Born: 12 October 1894, France
Died: 19 September 1963
Country most active: France
Also known as: Agnès Sabbert or Sabbagh
French art historian and ethnographer Agnès Humbert was also a member of the French Resistance during World War II.
While married and raising two sons, Humbert studied art history starting in 1929 at the Sorbonne and at the Louvre school, as well as philosophy and ethnography. Divorcing in 1934, she began working as an art historian at the Musée National des Arts et Traditions Populaires, publishing a book about painter Louis David in 1936.
Humbert documented her life from the fall of Paris in June 1940 in a diary, which was later published and translated into other languages. “I feel I will go mad, literally, if I don’t do something!” she wrote about the occupation of her country by the Germans. With museum colleagues Boris Vildé, Anatole Lewitsky, Jean Cassou and Yvonne Oddon, she formed the Groupe du musée de l’Homme, the first resistance group. The network grew quickly and would later provide information to the British.
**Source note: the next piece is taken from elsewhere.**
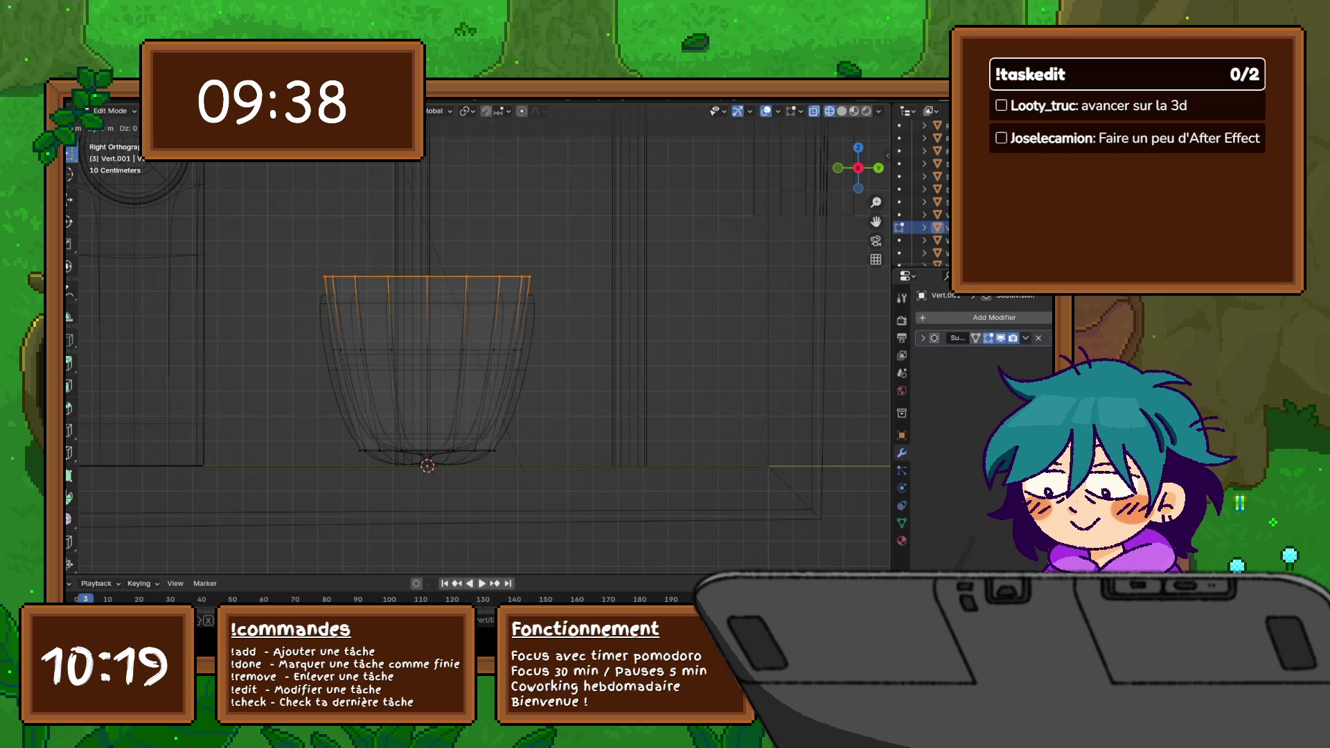
Step: Scale the pot's top rim loop along Y and slide it lower down the pot
{"action": "key", "text": "s"}
{"action": "key", "text": "y"}
{"action": "key", "text": "Return"}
The leaders were betrayed and arrested in April 1941; Humbert recruited a replacement to carry on before she was arrested. Although they were sentenced to death, she was kept imprisoned instead, later learning that the male leaders had been killed by firing squad while the women were sentenced to five years forced labor and sent to to Anrath prison in Germany. She worked in dangrous conditions at the Phrix rayon factory in Krefeld, where workers routinely went blind, developed terrible skin conditions and died. Liberated by the Allies in June 1945, she participated in a “Nazi hunt,” organised soup kitchens for refugees and helped start the denazification process.
After the war, Humbert chose to work at the new National Museum of Modern Art, and continued to write books about art. Her diary was published in 1946 as Notre Guerre (Our War). She received the Croix de Guerre in 1949, with silver gilt palm for heroism.